È stato presentato pochi giorni fa il Rapporto Annuale 2025 di EcoTyre, il consorzio leader in Italia nella gestione degli Pneumatici Fuori Uso (PFU). A firmare l’introduzione è Enrico Ambrogio, Presidente del consorzio, che sottolinea come il 2024 sia stato un anno di crescita, innovazione e consolidamento dei risultati ambientali.
L’impegno nella raccolta capillare su tutto il territorio nazionale, lo sviluppo del progetto “Da Gomma a Gomma” e il rafforzamento del progetto “PFU Zero” rappresentano i principali pilastri di un modello che coniuga efficienza operativa, sostenibilità e responsabilità sociale.
Superati gli obiettivi di legge
Nel 2024, EcoTyre ha effettuato ben 16.316 missioni di ritiro, superando gli obiettivi annuali stabiliti dal Piano di Raccolta Nazionale. Sono stati raccolti 44,5 milioni di chilogrammi di PFU, di cui oltre 42 milioni provenienti dai gommisti, circa 2 milioni dagli autodemolitori ACI, e il resto da ritiri straordinari nell’ambito del progetto “PFU Zero”.
Il servizio di raccolta ha raggiunto il 100% del territorio nazionale, includendo anche le aree più isolate e i piccoli operatori. La capillarità del sistema si conferma dunque uno dei principali punti di forza del consorzio.
Un modello all’avanguardia
Fondato nel 2011, EcoTyre si è affermato come primo consorzio italiano per numero di soci, con 816 aziende consorziate tra produttori e importatori italiani ed esteri.

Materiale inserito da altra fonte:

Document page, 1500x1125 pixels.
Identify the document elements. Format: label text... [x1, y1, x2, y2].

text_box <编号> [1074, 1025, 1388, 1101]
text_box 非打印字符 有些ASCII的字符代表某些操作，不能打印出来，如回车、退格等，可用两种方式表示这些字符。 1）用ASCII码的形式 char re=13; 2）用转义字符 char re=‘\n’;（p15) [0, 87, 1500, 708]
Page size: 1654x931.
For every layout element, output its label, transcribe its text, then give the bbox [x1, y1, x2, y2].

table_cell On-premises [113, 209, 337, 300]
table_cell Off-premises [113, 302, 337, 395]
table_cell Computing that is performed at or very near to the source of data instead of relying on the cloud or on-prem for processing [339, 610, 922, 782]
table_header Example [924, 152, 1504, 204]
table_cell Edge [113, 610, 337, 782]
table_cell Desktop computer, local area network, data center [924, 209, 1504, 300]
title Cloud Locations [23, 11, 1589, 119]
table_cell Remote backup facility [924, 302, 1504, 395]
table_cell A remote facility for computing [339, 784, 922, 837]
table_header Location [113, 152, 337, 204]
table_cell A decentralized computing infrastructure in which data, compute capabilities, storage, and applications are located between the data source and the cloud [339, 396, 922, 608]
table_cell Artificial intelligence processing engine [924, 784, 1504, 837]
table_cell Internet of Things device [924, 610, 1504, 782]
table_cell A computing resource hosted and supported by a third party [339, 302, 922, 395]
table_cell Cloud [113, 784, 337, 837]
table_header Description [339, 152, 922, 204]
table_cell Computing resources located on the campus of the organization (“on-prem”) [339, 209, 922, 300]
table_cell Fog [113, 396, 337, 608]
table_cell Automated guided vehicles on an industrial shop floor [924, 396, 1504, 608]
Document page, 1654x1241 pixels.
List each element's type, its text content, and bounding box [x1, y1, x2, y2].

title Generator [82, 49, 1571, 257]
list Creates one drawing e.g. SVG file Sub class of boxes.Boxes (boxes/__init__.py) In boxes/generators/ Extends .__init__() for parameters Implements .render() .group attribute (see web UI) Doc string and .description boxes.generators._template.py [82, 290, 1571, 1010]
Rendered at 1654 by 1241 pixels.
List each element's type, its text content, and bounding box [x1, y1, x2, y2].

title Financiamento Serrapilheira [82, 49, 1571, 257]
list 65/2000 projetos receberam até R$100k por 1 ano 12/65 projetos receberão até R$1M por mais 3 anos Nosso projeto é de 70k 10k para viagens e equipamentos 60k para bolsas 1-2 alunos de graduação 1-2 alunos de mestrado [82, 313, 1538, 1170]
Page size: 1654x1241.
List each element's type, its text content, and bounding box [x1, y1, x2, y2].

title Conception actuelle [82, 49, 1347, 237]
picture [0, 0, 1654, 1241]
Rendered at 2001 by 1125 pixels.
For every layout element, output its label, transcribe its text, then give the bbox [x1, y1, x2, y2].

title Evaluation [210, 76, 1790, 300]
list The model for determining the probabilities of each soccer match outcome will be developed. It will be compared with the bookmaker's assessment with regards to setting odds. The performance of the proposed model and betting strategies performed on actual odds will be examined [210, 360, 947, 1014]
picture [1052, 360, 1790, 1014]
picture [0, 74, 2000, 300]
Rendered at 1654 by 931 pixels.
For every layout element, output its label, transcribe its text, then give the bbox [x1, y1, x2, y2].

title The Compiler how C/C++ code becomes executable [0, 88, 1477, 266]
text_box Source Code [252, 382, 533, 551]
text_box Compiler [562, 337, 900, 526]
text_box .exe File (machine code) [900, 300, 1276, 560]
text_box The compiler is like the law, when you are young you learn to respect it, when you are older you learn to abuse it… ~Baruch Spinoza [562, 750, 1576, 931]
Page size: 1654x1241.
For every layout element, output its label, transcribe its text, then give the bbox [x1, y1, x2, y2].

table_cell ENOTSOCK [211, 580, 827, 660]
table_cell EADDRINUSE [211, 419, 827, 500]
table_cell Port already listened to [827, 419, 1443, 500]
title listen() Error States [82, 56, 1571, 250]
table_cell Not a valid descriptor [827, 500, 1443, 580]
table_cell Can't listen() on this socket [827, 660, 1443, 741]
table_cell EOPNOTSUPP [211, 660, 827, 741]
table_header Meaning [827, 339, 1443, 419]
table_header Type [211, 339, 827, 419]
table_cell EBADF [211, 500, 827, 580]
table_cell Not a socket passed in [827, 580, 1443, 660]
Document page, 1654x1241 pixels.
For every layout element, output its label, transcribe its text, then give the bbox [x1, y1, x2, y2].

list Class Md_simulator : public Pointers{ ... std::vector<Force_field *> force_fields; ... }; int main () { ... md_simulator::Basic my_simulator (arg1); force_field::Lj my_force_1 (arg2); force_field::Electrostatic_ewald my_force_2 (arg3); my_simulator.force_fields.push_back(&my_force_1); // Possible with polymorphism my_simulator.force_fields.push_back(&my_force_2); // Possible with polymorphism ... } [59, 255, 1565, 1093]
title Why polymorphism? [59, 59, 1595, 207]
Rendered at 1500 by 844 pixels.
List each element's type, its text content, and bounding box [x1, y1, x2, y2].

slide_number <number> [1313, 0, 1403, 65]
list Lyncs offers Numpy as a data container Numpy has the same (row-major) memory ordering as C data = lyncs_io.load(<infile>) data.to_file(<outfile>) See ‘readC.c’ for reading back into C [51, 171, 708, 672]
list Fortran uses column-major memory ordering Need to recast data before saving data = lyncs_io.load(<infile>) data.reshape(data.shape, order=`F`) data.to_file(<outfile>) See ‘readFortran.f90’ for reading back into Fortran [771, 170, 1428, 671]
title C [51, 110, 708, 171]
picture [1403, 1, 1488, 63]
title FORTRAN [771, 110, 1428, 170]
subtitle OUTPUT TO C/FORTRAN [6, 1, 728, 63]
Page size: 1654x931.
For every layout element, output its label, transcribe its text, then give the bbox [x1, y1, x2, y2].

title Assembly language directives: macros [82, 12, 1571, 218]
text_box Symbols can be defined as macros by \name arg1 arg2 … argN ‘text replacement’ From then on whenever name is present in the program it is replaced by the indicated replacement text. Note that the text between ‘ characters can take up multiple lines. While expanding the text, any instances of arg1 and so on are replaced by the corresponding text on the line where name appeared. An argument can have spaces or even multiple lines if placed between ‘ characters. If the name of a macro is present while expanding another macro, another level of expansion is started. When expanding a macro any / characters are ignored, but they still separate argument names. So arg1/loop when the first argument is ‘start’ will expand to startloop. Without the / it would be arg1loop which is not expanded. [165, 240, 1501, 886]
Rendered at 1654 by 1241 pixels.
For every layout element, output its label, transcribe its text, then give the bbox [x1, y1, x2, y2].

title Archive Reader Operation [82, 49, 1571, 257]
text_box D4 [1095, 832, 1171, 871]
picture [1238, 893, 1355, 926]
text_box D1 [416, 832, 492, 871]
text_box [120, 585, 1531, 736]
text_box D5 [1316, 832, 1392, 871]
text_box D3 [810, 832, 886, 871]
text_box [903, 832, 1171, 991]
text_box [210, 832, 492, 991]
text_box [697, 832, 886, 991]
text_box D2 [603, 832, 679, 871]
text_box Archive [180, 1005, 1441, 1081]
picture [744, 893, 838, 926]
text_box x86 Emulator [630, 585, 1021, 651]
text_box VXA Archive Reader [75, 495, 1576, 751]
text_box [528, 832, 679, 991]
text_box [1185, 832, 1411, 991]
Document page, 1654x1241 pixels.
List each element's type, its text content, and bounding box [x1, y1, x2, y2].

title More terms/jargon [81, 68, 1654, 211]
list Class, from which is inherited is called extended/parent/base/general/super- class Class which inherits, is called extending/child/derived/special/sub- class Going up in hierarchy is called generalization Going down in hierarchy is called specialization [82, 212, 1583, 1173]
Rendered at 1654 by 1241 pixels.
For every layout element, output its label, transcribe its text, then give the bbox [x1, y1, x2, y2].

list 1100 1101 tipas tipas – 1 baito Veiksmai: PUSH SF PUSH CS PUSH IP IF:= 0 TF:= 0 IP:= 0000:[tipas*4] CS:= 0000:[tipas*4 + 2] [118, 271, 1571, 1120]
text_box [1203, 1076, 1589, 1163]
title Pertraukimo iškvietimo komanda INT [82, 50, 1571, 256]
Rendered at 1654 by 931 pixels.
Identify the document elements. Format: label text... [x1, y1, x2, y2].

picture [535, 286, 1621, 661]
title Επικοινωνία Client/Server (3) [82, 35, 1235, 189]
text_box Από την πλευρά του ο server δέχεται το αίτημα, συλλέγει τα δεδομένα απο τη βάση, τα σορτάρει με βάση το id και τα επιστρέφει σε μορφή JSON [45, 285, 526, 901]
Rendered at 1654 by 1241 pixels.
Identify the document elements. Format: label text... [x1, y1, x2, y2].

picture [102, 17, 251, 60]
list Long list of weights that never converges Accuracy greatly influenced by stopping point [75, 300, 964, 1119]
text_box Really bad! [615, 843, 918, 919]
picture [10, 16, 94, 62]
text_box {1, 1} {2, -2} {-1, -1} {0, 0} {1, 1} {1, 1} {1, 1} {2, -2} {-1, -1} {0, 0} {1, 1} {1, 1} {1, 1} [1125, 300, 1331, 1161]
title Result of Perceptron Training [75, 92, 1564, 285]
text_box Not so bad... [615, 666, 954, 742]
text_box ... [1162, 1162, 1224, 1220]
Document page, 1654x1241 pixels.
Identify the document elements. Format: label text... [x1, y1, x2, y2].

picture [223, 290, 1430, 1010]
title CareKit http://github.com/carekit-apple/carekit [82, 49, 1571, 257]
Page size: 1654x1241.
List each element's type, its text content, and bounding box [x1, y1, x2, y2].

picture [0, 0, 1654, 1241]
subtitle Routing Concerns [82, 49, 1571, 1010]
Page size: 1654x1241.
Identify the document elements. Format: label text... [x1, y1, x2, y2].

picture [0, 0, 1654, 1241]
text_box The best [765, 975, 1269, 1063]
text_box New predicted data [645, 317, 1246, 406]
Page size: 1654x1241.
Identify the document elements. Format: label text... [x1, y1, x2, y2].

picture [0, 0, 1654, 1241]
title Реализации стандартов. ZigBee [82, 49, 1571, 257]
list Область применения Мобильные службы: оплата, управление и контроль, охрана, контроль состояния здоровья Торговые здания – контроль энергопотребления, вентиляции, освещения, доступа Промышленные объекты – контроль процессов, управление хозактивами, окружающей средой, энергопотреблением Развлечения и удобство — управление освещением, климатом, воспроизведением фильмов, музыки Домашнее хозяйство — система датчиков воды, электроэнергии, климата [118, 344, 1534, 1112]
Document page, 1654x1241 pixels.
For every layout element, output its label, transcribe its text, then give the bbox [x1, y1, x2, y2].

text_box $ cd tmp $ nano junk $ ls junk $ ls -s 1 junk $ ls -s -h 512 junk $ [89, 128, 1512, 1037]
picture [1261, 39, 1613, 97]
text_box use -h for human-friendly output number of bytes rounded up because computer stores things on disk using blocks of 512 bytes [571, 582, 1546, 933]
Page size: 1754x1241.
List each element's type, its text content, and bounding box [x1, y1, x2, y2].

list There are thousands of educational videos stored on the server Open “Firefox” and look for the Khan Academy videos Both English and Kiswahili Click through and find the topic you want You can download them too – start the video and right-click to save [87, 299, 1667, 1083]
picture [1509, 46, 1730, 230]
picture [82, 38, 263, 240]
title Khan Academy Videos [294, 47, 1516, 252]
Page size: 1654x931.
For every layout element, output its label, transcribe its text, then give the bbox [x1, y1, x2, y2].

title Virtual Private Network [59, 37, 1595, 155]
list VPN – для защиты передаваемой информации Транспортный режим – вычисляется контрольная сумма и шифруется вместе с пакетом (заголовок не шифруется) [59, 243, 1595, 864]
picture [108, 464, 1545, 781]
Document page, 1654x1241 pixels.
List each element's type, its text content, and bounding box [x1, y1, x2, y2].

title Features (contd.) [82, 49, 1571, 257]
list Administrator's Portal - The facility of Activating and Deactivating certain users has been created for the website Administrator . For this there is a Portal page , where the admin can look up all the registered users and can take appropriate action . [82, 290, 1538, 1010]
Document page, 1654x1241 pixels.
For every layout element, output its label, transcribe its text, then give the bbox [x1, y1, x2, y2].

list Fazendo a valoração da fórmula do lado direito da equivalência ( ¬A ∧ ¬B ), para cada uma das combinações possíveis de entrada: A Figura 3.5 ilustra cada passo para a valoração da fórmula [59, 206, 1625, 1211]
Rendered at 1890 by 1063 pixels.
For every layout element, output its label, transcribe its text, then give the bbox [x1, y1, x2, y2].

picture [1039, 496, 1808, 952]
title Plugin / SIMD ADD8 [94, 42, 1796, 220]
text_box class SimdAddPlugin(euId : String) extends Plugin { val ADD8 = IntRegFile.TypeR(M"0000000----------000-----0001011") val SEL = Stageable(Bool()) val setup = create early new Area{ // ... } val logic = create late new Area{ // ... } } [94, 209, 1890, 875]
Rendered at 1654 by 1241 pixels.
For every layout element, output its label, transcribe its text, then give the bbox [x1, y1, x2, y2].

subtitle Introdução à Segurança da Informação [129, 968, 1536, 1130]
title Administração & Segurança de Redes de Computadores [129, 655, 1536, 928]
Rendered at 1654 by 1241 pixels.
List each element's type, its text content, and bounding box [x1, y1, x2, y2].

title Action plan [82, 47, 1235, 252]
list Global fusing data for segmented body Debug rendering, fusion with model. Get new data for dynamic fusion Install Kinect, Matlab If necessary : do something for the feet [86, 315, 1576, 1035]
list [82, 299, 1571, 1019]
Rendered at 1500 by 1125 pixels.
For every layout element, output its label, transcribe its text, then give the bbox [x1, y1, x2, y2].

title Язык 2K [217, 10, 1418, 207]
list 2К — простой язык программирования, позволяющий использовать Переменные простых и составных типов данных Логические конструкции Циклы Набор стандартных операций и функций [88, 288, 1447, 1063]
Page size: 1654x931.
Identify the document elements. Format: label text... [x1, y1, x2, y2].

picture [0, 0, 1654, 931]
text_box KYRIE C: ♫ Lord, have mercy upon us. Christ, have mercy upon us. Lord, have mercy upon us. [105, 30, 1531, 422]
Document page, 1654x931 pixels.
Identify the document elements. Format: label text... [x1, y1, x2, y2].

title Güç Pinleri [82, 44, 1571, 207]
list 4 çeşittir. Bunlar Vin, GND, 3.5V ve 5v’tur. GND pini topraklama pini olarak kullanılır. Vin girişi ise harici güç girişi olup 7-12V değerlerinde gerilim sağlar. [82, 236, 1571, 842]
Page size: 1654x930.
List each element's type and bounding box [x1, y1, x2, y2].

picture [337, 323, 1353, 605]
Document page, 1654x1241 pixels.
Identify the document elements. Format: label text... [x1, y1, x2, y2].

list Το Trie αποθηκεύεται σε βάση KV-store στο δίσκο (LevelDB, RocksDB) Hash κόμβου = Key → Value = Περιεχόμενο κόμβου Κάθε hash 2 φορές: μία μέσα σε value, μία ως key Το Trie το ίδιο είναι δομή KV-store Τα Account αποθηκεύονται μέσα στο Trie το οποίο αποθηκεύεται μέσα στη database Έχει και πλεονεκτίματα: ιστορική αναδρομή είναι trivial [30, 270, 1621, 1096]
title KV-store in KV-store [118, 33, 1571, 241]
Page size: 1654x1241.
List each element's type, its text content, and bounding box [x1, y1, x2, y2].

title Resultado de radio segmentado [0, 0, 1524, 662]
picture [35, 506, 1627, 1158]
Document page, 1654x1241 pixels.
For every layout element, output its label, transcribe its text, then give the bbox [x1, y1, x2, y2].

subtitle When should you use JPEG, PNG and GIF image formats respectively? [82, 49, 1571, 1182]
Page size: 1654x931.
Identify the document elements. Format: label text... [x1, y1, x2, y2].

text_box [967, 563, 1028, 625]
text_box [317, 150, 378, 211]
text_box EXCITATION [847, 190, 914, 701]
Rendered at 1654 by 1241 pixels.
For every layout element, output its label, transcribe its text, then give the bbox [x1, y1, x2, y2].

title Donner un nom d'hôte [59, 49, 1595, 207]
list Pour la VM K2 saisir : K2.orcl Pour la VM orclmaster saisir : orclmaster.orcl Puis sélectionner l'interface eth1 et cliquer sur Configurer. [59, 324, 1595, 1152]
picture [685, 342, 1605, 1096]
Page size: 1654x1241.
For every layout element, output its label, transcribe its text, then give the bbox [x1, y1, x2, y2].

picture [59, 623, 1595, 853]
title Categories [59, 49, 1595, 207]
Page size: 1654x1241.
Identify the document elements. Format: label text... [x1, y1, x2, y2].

Il modello organizzativo è basato sulla trasparenza, la tracciabilità completa, la digitalizzazione dei processi e una rete logistica efficiente composta da 77 partner logistici e 19 impianti di riciclo.
Il consorzio gestisce tutte le fasi, dal ritiro al trattamento, fino all’avvio al recupero. Il 96,2% della flotta è composta da mezzi Euro 5 o Euro 6, confermando la volontà di ridurre l’impatto ambientale anche nei trasporti.
Da Gomma a Gomma: la rivoluzione verde
Il cuore pulsante dell’innovazione EcoTyre resta il progetto “Da Gomma a Gomma”, che ha ormai raggiunto la fase industriale. Grazie a tecnologie di devulcanizzazione e rivulcanizzazione, è oggi possibile realizzare nuovi pneumatici contenenti fino al 30% di gomma riciclata, derivata dagli PFU raccolti.
Il progetto è frutto della collaborazione con enti universitari e partner industriali, italiani ed esteri. Numerosi camion EcoTyre circolano già oggi con “pneumatici verdi”, segnando un traguardo concreto dell’economia circolare applicata.
PFU Zero: 470 tonnellate rimosse dall’ambiente
Il progetto “PFU Zero”, realizzato con il patrocinio del Ministero dell’Ambiente e il supporto di Legambiente, Marevivo e Fare Verde, ha permesso nel 2024 la realizzazione di 77 interventi straordinari, per un totale di 470.590 kg di PFU abbandonati rimossi da strade, fondali marini e aree verdi.
Le attività hanno incluso anche campagne di sensibilizzazione, attività educative rivolte ai giovani e iniziative di comunicazione per diffondere una cultura della gestione responsabile dei rifiuti.
Valore economico e impatto sociale
Nel 2024, il consorzio ha generato un valore economico pari a 22,5 milioni di euro, coinvolgendo 107 risorse umane tra personale diretto e indiretto. L’organizzazione si fonda su una struttura agile e digitale, che consente la gestione efficiente dei flussi economici e amministrativi.
L’impegno di EcoTyre si estende anche al dialogo istituzionale, contribuendo alla definizione delle normative attraverso la collaborazione con il Ministero dell’Ambiente e gli organismi di settore.
Trasparenza in tempo reale
Con l’innovativa piattaforma “EcoTyre Live”, l’intero ciclo di gestione e i dati aggiornati sulla raccolta sono consultabili online da tutti gli stakeholder, garantendo trasparenza e accesso immediato alle informazioni.
Il Rapporto EcoTyre 2025 fotografa una realtà in forte crescita, che ha saputo coniugare il rispetto degli obblighi normativi con una visione strategica orientata al futuro. In un contesto di emergenza ambientale e transizione ecologica, il consorzio si propone come modello virtuoso e replicabile, capace di trasformare un rifiuto in risorsa e di guidare il settore della gestione dei PFU verso una circolarità concreta ed efficace.